▶ **What to do**:
Going down the data below, set down exactly the line with "text_box [1225, 463, 1603, 894]" and each line after it through the line with "text_box [52, 443, 57, 554]"; no other lines.

[Opening Exercise data section]

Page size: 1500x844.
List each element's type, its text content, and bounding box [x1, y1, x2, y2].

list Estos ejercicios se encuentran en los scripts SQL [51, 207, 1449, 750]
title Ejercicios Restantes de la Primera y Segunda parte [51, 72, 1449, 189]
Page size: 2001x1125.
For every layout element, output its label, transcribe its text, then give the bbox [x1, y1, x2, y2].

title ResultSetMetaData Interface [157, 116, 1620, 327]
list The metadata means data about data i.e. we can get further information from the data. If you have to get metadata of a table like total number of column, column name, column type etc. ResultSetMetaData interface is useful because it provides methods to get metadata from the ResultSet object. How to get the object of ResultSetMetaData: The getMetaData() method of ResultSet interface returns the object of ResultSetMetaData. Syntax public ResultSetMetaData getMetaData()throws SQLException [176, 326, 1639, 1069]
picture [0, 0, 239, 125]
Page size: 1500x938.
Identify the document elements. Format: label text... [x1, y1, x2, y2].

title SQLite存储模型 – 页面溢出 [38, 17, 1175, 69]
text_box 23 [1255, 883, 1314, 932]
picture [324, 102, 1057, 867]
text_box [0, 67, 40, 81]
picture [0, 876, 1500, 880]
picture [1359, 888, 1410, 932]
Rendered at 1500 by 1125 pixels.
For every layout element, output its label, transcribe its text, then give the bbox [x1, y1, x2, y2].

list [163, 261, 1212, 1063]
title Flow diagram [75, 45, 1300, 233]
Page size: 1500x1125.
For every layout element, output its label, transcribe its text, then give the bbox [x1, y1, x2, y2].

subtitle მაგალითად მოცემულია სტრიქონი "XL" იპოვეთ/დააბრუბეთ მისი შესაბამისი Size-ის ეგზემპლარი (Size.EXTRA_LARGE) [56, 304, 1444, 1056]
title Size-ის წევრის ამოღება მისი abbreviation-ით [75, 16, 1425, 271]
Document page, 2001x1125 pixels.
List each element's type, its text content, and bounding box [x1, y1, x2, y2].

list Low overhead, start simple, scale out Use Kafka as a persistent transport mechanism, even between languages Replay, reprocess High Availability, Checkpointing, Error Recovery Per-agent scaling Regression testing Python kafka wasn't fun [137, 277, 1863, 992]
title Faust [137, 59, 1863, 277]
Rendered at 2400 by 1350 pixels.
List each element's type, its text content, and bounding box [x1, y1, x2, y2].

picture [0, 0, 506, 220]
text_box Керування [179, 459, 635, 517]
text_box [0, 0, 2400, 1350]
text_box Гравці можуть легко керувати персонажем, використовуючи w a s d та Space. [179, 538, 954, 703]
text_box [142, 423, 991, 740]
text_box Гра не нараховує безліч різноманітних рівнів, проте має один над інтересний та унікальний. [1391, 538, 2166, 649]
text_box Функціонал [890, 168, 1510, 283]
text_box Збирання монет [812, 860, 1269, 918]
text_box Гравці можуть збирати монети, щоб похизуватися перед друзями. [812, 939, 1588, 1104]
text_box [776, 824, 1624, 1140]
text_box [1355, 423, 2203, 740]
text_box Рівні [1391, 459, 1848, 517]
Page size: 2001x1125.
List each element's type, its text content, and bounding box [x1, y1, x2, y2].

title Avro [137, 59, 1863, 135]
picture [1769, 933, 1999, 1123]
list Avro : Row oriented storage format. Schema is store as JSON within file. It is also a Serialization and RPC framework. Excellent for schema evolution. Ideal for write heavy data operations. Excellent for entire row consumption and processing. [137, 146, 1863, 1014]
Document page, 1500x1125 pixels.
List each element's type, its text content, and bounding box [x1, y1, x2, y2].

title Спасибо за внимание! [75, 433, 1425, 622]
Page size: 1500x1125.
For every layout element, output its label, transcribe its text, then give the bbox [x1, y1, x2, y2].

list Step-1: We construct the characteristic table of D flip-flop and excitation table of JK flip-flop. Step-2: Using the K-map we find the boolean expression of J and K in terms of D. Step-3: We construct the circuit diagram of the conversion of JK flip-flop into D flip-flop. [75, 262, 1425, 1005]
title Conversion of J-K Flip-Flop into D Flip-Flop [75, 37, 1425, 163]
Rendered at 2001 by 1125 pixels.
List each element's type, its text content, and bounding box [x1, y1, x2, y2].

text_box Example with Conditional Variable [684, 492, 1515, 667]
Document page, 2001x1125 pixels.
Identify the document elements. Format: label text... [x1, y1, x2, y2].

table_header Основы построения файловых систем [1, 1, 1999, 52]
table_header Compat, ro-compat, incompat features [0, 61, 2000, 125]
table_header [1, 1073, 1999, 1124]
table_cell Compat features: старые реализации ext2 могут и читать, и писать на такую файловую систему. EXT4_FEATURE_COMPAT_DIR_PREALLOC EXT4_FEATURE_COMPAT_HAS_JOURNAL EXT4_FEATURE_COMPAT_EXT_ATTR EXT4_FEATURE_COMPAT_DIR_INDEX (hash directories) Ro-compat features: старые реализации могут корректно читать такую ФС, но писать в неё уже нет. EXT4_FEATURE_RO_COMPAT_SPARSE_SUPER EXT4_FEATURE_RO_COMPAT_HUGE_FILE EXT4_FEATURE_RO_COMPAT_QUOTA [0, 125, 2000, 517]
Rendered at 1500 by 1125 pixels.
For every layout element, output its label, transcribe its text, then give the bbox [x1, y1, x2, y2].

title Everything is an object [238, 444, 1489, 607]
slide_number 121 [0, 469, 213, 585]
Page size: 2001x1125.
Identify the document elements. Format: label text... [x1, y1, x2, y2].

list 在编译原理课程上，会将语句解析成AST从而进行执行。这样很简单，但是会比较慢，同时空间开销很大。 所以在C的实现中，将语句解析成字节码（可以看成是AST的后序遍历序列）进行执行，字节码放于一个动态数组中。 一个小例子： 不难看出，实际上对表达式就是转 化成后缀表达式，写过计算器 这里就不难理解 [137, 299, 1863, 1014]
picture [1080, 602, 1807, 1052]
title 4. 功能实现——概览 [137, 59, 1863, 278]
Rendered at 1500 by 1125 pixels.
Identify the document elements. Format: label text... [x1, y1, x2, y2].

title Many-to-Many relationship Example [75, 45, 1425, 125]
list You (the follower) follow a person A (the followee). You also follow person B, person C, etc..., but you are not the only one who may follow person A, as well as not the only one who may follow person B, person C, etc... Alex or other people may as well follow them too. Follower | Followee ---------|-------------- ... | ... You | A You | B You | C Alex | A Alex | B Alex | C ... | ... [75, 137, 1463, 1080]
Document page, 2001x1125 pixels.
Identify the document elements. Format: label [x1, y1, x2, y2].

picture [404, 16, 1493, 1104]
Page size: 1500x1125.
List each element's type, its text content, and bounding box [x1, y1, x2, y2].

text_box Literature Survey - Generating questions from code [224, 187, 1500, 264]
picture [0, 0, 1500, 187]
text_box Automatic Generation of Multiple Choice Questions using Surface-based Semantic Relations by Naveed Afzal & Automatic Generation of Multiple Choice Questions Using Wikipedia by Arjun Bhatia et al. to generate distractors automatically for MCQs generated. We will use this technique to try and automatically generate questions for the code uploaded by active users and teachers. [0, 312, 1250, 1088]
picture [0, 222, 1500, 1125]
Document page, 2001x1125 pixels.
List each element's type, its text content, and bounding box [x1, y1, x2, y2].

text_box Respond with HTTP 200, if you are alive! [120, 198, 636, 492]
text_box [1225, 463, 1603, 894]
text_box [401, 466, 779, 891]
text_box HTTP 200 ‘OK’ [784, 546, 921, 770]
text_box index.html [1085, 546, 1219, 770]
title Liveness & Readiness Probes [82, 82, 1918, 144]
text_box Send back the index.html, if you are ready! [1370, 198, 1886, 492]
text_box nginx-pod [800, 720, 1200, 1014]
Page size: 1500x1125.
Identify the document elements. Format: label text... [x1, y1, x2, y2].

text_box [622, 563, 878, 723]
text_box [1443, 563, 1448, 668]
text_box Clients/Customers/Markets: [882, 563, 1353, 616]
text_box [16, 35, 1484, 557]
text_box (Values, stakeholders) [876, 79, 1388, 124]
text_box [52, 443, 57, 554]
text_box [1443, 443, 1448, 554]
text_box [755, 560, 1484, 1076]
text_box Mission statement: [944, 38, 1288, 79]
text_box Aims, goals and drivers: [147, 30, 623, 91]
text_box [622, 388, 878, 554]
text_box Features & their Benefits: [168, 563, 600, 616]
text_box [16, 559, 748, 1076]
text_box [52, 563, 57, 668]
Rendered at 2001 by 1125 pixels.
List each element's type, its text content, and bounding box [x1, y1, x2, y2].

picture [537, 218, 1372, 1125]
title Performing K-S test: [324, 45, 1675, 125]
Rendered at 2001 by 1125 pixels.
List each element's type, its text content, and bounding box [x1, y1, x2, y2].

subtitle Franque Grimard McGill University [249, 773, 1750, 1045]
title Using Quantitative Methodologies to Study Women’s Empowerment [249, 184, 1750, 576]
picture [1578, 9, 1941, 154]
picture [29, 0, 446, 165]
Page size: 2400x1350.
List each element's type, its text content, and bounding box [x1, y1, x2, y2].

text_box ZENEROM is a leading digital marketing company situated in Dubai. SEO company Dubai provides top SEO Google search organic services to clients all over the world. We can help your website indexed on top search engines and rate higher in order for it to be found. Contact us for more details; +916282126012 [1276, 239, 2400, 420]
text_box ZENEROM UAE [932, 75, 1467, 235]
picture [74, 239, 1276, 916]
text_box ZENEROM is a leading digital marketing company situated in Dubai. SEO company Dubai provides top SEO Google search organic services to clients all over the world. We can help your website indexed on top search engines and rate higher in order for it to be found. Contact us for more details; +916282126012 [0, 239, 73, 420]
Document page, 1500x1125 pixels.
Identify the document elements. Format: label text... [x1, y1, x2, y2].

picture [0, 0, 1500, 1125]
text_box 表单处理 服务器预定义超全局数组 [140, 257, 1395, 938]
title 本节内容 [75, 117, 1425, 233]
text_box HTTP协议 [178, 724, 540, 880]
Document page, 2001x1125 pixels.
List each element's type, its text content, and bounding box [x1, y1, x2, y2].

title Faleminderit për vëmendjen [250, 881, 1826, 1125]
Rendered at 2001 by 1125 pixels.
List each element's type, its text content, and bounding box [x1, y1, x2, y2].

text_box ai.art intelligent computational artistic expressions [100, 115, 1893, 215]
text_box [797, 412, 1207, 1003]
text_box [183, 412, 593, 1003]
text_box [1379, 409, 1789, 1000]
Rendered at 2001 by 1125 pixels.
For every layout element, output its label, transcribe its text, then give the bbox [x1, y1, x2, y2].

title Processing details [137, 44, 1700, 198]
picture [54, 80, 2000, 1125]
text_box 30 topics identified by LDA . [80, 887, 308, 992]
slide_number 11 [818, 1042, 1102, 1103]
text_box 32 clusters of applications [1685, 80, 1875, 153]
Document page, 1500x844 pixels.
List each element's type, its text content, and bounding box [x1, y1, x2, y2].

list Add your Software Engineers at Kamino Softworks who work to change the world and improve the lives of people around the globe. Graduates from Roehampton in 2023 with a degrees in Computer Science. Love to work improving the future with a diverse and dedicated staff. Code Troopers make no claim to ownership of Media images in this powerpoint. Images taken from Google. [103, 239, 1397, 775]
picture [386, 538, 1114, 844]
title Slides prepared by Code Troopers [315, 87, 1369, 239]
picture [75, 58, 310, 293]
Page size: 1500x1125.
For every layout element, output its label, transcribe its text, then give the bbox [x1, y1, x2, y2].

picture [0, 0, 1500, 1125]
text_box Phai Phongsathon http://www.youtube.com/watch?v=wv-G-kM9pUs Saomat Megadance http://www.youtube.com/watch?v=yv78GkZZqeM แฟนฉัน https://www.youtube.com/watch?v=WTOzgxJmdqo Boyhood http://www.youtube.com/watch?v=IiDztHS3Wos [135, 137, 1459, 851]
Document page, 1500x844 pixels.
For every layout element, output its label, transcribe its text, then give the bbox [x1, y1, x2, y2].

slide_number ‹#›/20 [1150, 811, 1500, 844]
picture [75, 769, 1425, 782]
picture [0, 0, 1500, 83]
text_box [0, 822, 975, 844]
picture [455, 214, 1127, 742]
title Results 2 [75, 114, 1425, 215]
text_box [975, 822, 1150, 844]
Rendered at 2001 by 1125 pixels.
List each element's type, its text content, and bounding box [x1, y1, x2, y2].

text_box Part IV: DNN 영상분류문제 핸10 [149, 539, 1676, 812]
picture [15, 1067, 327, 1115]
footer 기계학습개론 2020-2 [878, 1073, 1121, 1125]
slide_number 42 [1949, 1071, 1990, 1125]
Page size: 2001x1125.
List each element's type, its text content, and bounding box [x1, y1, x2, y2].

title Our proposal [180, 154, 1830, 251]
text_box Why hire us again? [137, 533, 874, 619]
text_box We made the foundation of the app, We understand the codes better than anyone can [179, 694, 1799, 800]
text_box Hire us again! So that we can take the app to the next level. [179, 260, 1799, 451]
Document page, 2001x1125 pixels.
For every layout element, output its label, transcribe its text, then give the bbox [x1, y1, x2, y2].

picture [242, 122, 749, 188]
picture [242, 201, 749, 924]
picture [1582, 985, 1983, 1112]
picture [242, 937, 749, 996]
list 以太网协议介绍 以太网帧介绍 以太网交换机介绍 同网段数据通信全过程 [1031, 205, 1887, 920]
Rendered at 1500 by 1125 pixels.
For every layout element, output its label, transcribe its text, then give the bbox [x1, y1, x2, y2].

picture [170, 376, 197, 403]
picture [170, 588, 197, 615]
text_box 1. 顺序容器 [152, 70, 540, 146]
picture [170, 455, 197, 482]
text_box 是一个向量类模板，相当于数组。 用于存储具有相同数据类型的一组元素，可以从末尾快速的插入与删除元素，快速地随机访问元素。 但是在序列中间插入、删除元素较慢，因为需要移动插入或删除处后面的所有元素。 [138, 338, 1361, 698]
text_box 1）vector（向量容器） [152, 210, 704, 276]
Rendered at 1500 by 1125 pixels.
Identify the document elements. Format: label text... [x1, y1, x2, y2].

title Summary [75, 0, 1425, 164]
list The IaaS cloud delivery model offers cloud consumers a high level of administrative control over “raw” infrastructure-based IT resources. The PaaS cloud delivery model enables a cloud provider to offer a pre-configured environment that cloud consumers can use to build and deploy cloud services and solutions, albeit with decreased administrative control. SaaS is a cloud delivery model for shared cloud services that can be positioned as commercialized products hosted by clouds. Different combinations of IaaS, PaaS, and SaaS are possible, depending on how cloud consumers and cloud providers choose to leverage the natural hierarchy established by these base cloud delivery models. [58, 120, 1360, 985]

[Closing Exercise data section]

▶ **Task answer**:
text_box [1225, 463, 1603, 894]
text_box [401, 466, 779, 891]
text_box HTTP 200 ‘OK’ [784, 546, 921, 770]
text_box index.html [1085, 546, 1219, 770]
title Liveness & Readiness Probes [82, 82, 1918, 144]
text_box Send back the index.html, if you are ready! [1370, 198, 1886, 492]
text_box nginx-pod [800, 720, 1200, 1014]
Page size: 1500x1125.
Identify the document elements. Format: label text... [x1, y1, x2, y2].

text_box [622, 563, 878, 723]
text_box [1443, 563, 1448, 668]
text_box Clients/Customers/Markets: [882, 563, 1353, 616]
text_box [16, 35, 1484, 557]
text_box (Values, stakeholders) [876, 79, 1388, 124]
text_box [52, 443, 57, 554]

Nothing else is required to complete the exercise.